THE TASK:
Every line below should be repeated exactly.

DATA RECORDS:
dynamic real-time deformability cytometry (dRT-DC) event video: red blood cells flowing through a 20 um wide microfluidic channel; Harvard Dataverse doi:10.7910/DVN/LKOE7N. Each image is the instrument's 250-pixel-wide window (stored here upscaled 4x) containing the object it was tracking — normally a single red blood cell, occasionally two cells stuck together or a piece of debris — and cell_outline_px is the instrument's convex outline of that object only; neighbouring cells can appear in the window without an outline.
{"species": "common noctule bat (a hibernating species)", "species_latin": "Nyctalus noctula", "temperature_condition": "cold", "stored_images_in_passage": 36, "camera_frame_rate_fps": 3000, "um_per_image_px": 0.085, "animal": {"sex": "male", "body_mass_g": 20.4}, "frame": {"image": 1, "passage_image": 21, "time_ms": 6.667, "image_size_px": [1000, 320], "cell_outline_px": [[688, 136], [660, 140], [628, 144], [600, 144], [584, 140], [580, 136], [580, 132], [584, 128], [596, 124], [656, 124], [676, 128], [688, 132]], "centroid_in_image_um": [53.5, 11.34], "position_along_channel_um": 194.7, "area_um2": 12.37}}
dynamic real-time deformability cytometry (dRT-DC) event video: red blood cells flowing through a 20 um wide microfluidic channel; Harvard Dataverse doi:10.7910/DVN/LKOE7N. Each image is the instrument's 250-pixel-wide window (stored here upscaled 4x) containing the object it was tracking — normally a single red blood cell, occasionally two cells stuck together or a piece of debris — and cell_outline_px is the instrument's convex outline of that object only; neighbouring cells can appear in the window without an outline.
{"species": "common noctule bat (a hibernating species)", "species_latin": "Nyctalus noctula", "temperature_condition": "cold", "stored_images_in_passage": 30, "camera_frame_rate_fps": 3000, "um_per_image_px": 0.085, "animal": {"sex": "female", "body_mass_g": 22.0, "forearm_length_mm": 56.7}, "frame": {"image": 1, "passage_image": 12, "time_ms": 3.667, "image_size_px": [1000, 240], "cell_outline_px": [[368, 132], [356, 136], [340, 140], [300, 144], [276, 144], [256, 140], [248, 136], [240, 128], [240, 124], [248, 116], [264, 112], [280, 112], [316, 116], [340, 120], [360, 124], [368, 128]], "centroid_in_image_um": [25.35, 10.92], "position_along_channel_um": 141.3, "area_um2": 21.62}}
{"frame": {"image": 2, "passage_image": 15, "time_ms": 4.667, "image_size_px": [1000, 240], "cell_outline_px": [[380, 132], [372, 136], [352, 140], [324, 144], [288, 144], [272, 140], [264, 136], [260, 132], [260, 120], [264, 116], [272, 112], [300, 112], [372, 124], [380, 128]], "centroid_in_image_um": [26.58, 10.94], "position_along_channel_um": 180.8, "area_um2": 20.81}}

RESULT OF THIS EXERCISE:
dynamic real-time deformability cytometry (dRT-DC) event video: red blood cells flowing through a 20 um wide microfluidic channel; Harvard Dataverse doi:10.7910/DVN/LKOE7N. Each image is the instrument's 250-pixel-wide window (stored here upscaled 4x) containing the object it was tracking — normally a single red blood cell, occasionally two cells stuck together or a piece of debris — and cell_outline_px is the instrument's convex outline of that object only; neighbouring cells can appear in the window without an outline.
{"species": "common noctule bat (a hibernating species)", "species_latin": "Nyctalus noctula", "temperature_condition": "cold", "stored_images_in_passage": 36, "camera_frame_rate_fps": 3000, "um_per_image_px": 0.085, "animal": {"sex": "male", "body_mass_g": 20.4}, "frame": {"image": 1, "passage_image": 21, "time_ms": 6.667, "image_size_px": [1000, 320], "cell_outline_px": [[688, 136], [660, 140], [628, 144], [600, 144], [584, 140], [580, 136], [580, 132], [584, 128], [596, 124], [656, 124], [676, 128], [688, 132]], "centroid_in_image_um": [53.5, 11.34], "position_along_channel_um": 194.7, "area_um2": 12.37}}
dynamic real-time deformability cytometry (dRT-DC) event video: red blood cells flowing through a 20 um wide microfluidic channel; Harvard Dataverse doi:10.7910/DVN/LKOE7N. Each image is the instrument's 250-pixel-wide window (stored here upscaled 4x) containing the object it was tracking — normally a single red blood cell, occasionally two cells stuck together or a piece of debris — and cell_outline_px is the instrument's convex outline of that object only; neighbouring cells can appear in the window without an outline.
{"species": "common noctule bat (a hibernating species)", "species_latin": "Nyctalus noctula", "temperature_condition": "cold", "stored_images_in_passage": 30, "camera_frame_rate_fps": 3000, "um_per_image_px": 0.085, "animal": {"sex": "female", "body_mass_g": 22.0, "forearm_length_mm": 56.7}, "frame": {"image": 1, "passage_image": 12, "time_ms": 3.667, "image_size_px": [1000, 240], "cell_outline_px": [[368, 132], [356, 136], [340, 140], [300, 144], [276, 144], [256, 140], [248, 136], [240, 128], [240, 124], [248, 116], [264, 112], [280, 112], [316, 116], [340, 120], [360, 124], [368, 128]], "centroid_in_image_um": [25.35, 10.92], "position_along_channel_um": 141.3, "area_um2": 21.62}}
{"frame": {"image": 2, "passage_image": 15, "time_ms": 4.667, "image_size_px": [1000, 240], "cell_outline_px": [[380, 132], [372, 136], [352, 140], [324, 144], [288, 144], [272, 140], [264, 136], [260, 132], [260, 120], [264, 116], [272, 112], [300, 112], [372, 124], [380, 128]], "centroid_in_image_um": [26.58, 10.94], "position_along_channel_um": 180.8, "area_um2": 20.81}}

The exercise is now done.